緊張していたのは、たぶん猫より私です。
キャリーを開けた瞬間に飛び出したらどうしよう。威嚇されたらどうしよう。逃げられたら、ちゃんと捕まえられるのか。
元トリマーで、動物病院でも看護業務に関わっていた飼い主。知識はある。保定もできる。たぶん落ち着いて対応できる。
でも、それとこれとは話が別。初日に「怖い人」認定されたくない飼い主は、本気でドキドキしていました。
ケージへ入ってもらう ― 第一の難関!
まずは白い子から。キャリーをそっと開けてみると——
「あ、ここが新しい部屋っすね。入りま~す。」
自らすんなりケージへ。賢い……。次は黒い子。ドキドキしながら開けると、
「自分も入りま~す。」
まさかのスムーズイン。思わず「え、そんな簡単でいいの!?」と笑ってしまいました。

環境に慣れるまではケージで過ごす
慣れるまで1〜2週間はかかるかな、と思っていました。ところが2時間ほど観察していると、ケージ上段に登ったり、爪とぎをしたり、水を飲んでお昼寝まで。
初めての場所なのにこの落ち着きぶり。保護施設でのケージ生活が長かったせいか、新しいケージにもすんなりと適応。近づくとケージ越しにスリスリ、ゴロゴロ。まさかの数時間でファーストコンタクト成功です。


ごはんとトイレ ― 第二の難関!
私の経験上、新しい環境ではごはんもトイレもすぐにはできない子が多いです。成猫なら2〜3日食べなくても大丈夫ですが、続くようなら病院へ相談を。
今回は施設で食べ慣れていたフードをそのまま用意しました。「緊張して食べないかな……」と思っていたのに、
ふたりともソッコー食べてるぅ〜!食べ終わってトイレしてるぅ〜!
まさかの即クリア。しかもサイズを間違えて慌てて用意した小さいトイレも、難なく使いこなすというお利口ぶり。猫お迎え準備!やらかした「ケージほぼトイレ事件」
ケージから出しても大丈夫?
通常は数日〜1週間ほどケージで過ごしてもらうのが一般的。
でもこの子たちは、ペットショップや保護施設を転々としていた経験からか、人慣れ・場慣れが抜群。

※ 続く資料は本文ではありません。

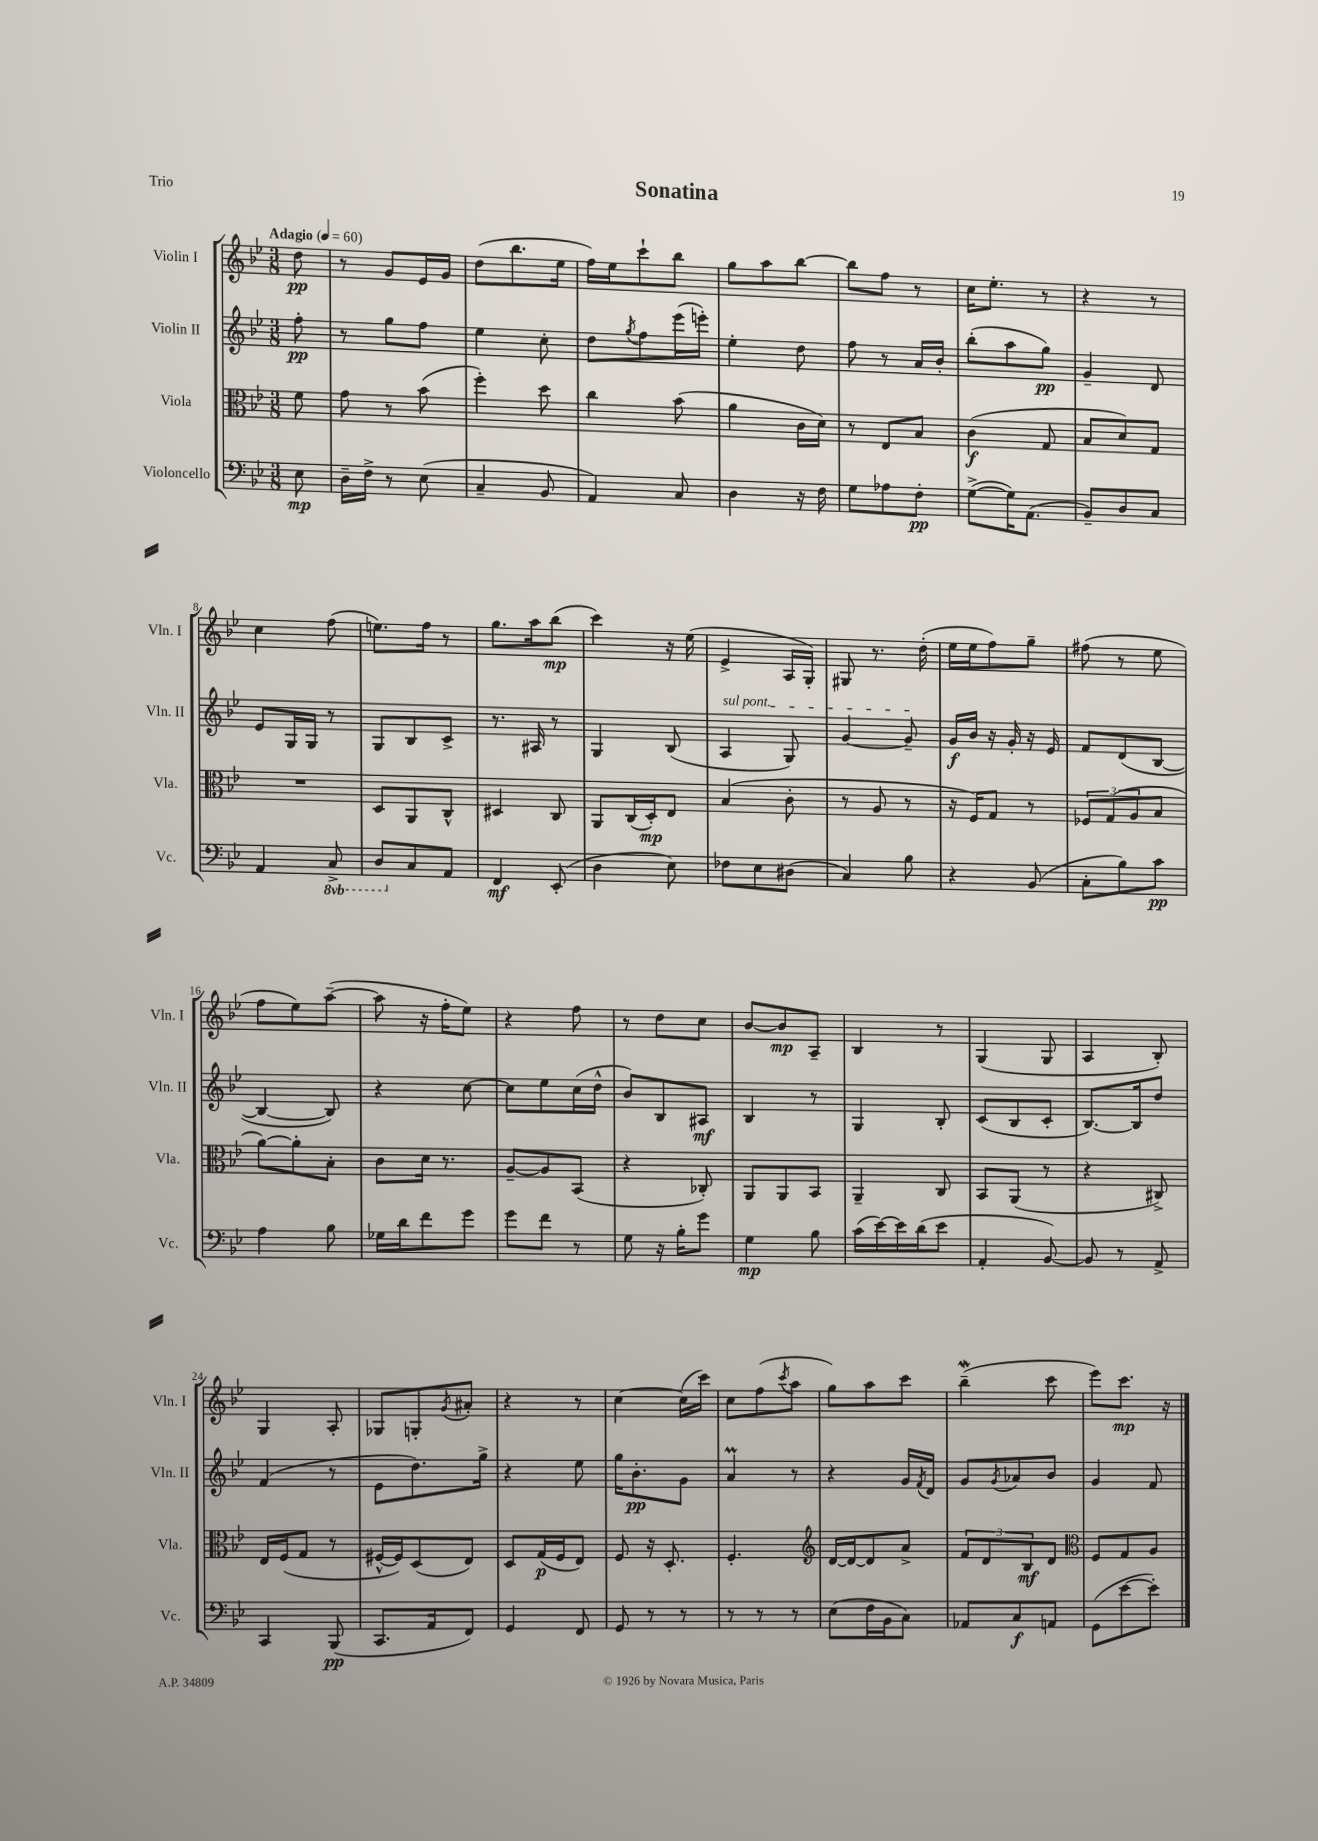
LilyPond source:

「大丈夫そうだな」と感じたので、家に来て半日ほどでケージの扉を開けてみました。念のため、パニックになった時のためにバスタオルを手元に。
すると、
「え?出ていいんですか?」
みたいな顔をして、ゆっくりケージの外へ。飛び出すこともなく、落ち着いて部屋をパトロール。少し腰が引けていましたが、そんなに怖がる様子もありません。

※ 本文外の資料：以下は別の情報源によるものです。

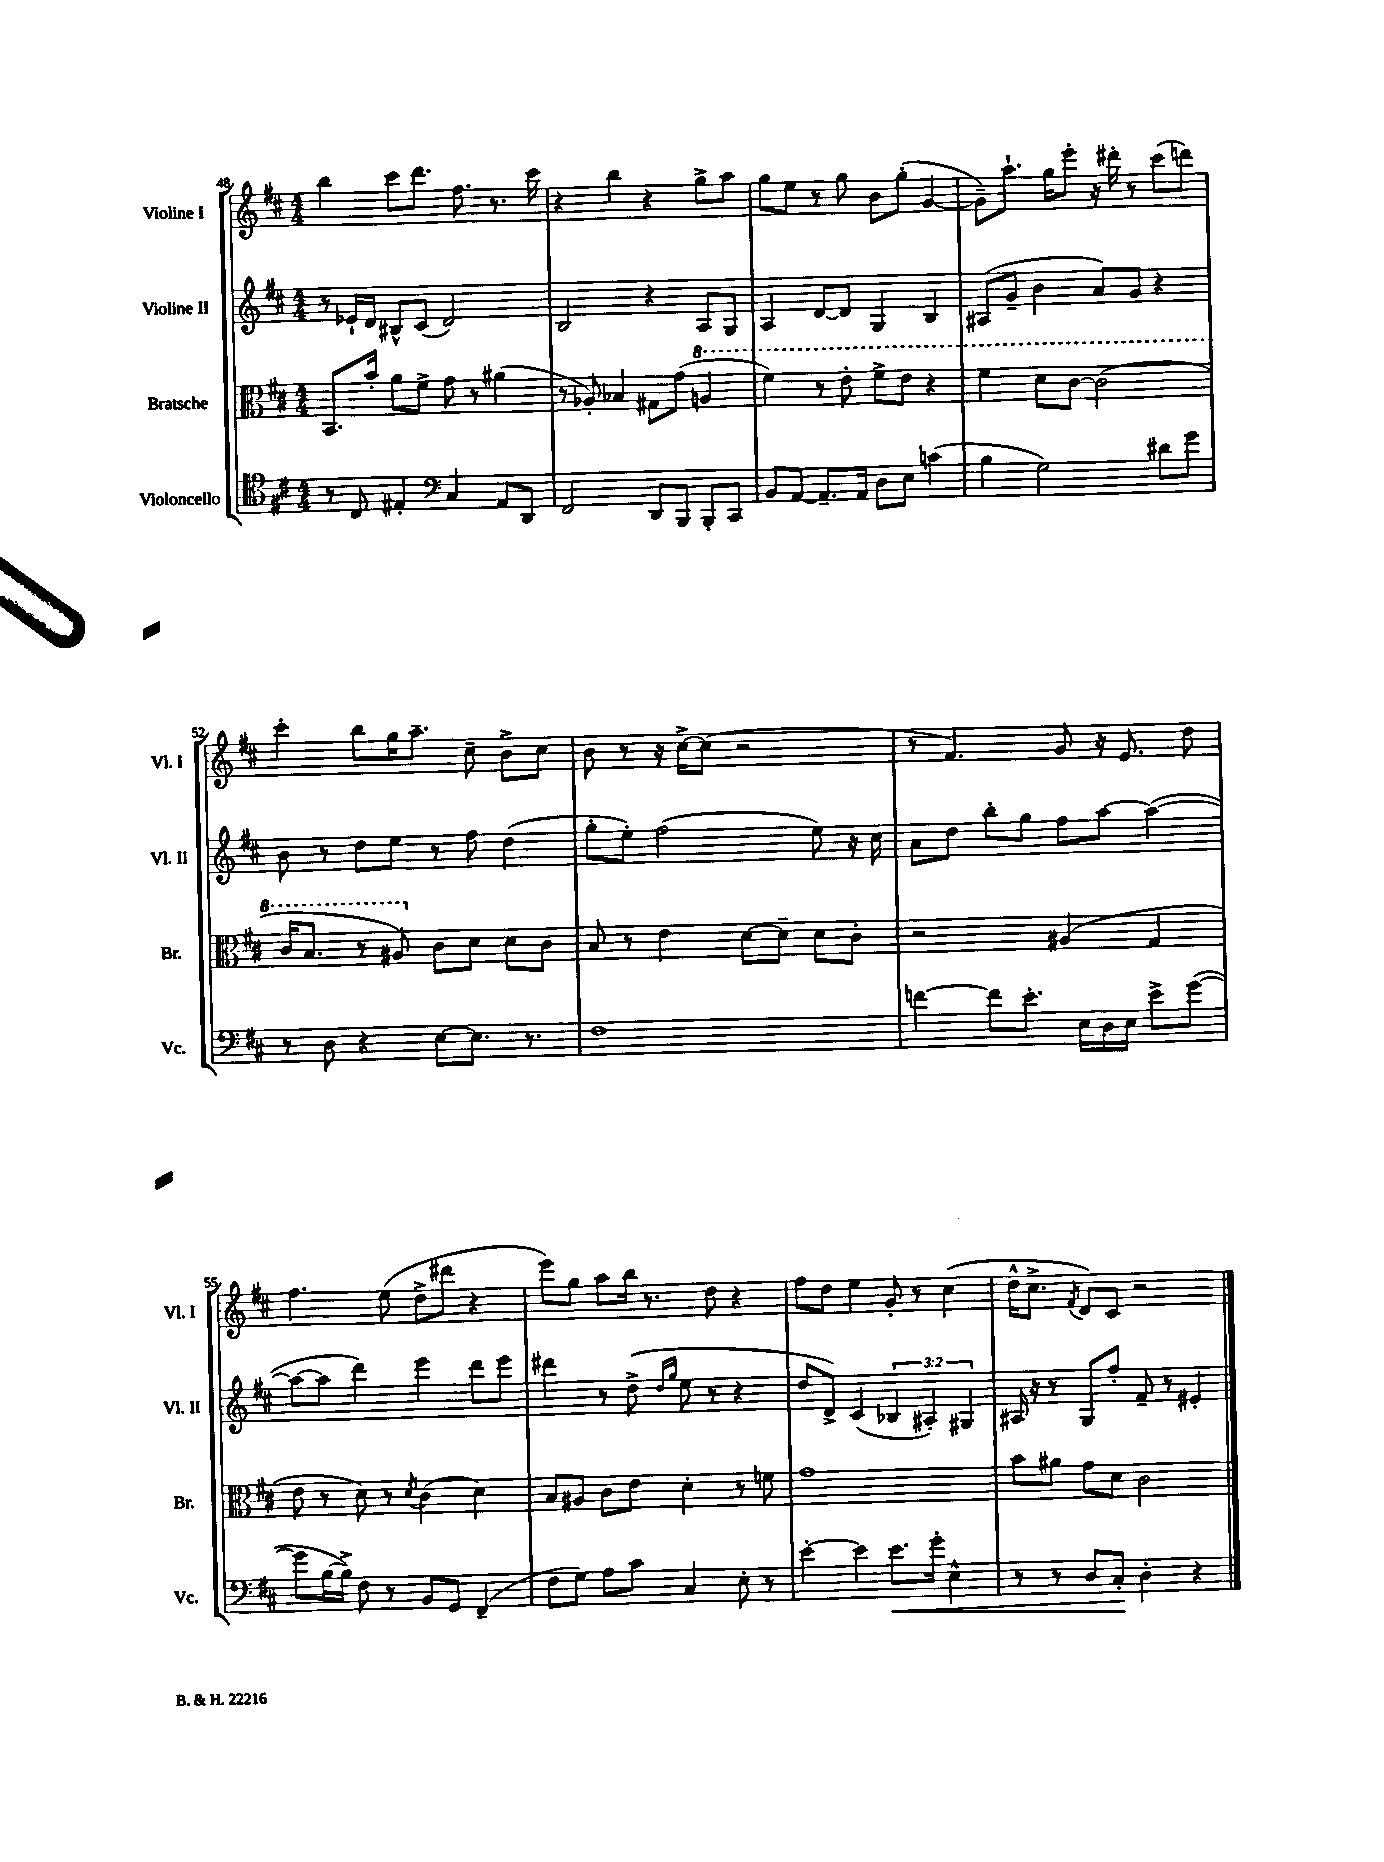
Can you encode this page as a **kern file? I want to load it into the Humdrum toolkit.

キャットタワーを見つけて登りかけるものの、1段目でストップ。施設暮らしで筋力が落ちていたようです。
……”黒い弾丸”と”閃光のおしろ”の二つ名がつくのは、もう少し先の話。
30分ほど自由に過ごしてもらい、初日は無事終了。

人慣れは最大の武器
野良出身の先代猫を迎えた経験から、最悪のケースを想定して臨みました。でも今回は、想定していた1〜2週間分のステップを初日で全部クリア。
人慣れしている保護猫は、本当に順応が早い。
拍子抜けするほど穏やかなスタートでした。
最悪のケースを想定しすぎて、その先を何も考えていなかった飼い主。バスタオルも出番なし。
さて、これからどう過ごそうか。